XPB is one of a group of enzymes termed helicases, which are able to affect the function of DNA and RNA. They play a major role in DNA repair via a cellular mechanism termed “nuclear excision repair” or “NER” as well as modulating transcription. Mutations of XPB lead to genetic disorders such as xeroderma pigmentosum (XP), which are characterized by sensitivity to sunlight due to an inability to repair UV-induced DNA damage.
Implications of XPB blockade for cancer therapy
Two major cellular processes are affected by inhibition of XPB, DNA repair and cell signaling pathways. Both are critical for controlling tumor cell growth.
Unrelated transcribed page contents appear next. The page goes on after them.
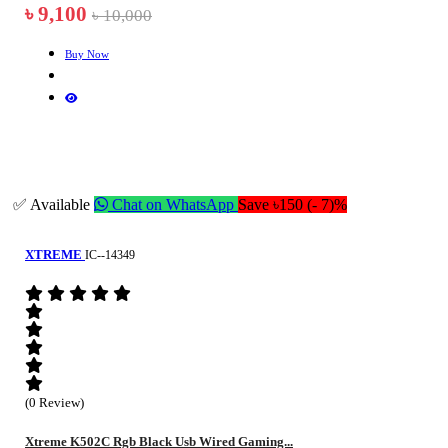
৳ 9,100
৳ 10,000
Buy Now
✅ Available
Chat on WhatsApp
Save ৳150 (- 7)%
XTREME
IC--14349
(0 Review)
Xtreme K502C Rgb Black Usb Wired Gaming...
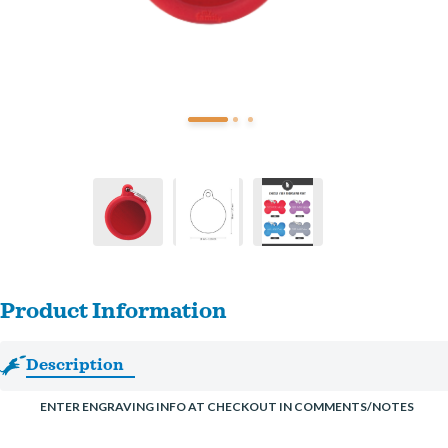
Product Information
Description
ENTER ENGRAVING INFO AT CHECKOUT IN COMMENTS/NOTES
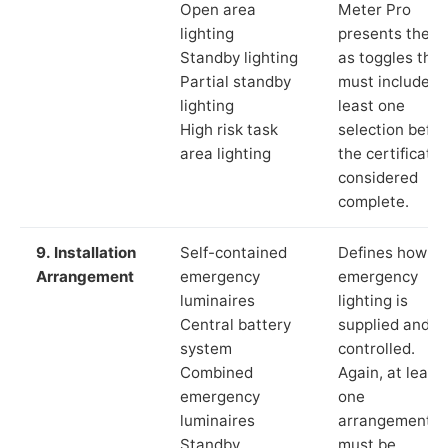
Open area
Meter Pro
lighting
presents these
Standby lighting
as toggles that
Partial standby
must include a
lighting
least one
High risk task
selection befor
area lighting
the certificate 
considered
complete.
9. Installation
Self-contained
Defines how th
Arrangement
emergency
emergency
luminaires
lighting is
Central battery
supplied and
system
controlled.
Combined
Again, at least
emergency
one
luminaires
arrangement
Standby
must be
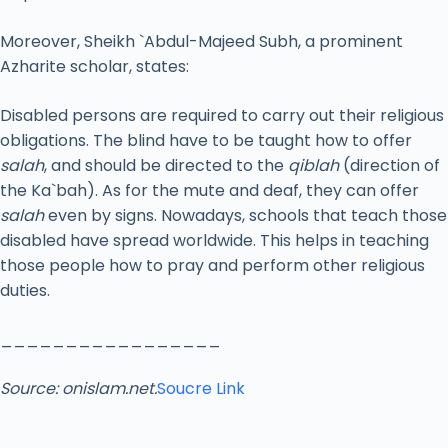
Moreover, Sheikh `Abdul-Majeed Subh, a prominent
Azharite scholar, states:
Disabled persons are required to carry out their religious
obligations. The blind have to be taught how to offer
salah
, and should be directed to the
qiblah
(direction of
the Ka`bah). As for the mute and deaf, they can offer
salah
even by signs. Nowadays, schools that teach those
disabled have spread worldwide. This helps in teaching
those people how to pray and perform other religious
duties.
_________________
Source: onislam.net.
Soucre Link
1. DNA repair- By blocking nuclear excision repair any anti-cancer strategy targeting DNA should be enhanced when used in combination with a triptolide-based drug. As mentioned above patients with XP are especially prone to the DNA damaging effects of UV-radiation. A series of papers were published over the past few years demonstrating that triptolide enhanced the effects of radiation treatment in murine models of pancreatic cancer. Similarly triptolide-based agents have been shown to enhance the effects of drugs targeting DNA such as topoisomerase 1 inhibitors and those containing platinum. One could envision using a triptolide-based compound as a radiation sensitizer as well as in combination with many cytotoxic agents currently available.
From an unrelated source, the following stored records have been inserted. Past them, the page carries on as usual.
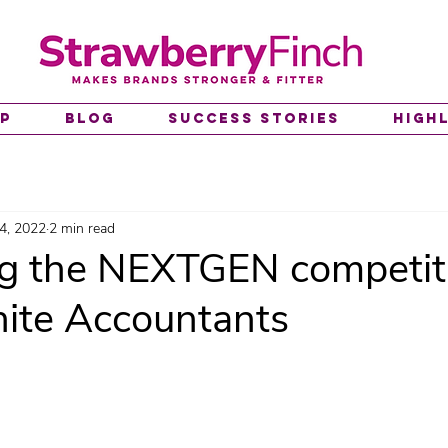
lp
Blog
Success Stories
High
4, 2022
2 min read
g the NEXTGEN competit
te Accountants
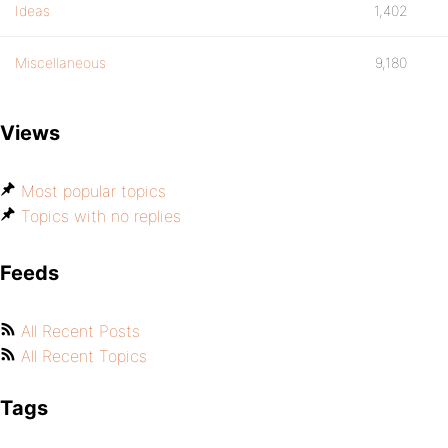
Ideas
1,402
Miscellaneous
9,180
Views
Most popular topics
Topics with no replies
Feeds
All Recent Posts
All Recent Topics
Tags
2. Cell signaling pathways- Proliferation of leukemic and other cancer cells is due to an overabundance of growth signals and a loss of growth inhibitors. Nuclear factor-kappa B (NF-kB) is an example of a growth promoter and is overexpressed in AML, CML, and other leukemias as well as in many solid tumors. In addition to growth stimulatory factors, inhibitors of cell proliferation have received increasing attention over the last decade. These prevent the normal apoptotic pathways from removing over-proliferating cells. Key among them are Bcl-2 (B-cell lymphoma-2), XIAP (X-linked inhibitor of apoptosis protein) and Mcl-1 (myeloid cell leukemia sequence 1). Triptolide appears unique among anti-cancer agents in that it reduces the signals stimulating cell proliferation (e.g., NF-kB) and reduces key anti-apoptotic proteins (XIAP and Mcl-1). By blocking XPB as demonstrated in the paper the resultant inhibition of RNA polymerase ll leads to these multiple effects on the signaling pathways driving cancer cell proliferation. It is therefore more efficacious than an agent targeting a single receptor or a single downstream target. The activity appears quite broad in that triptolide is capable of blocking proliferation of all of the cells in the NCI 60 cell panel with activity in the low nanomolar range.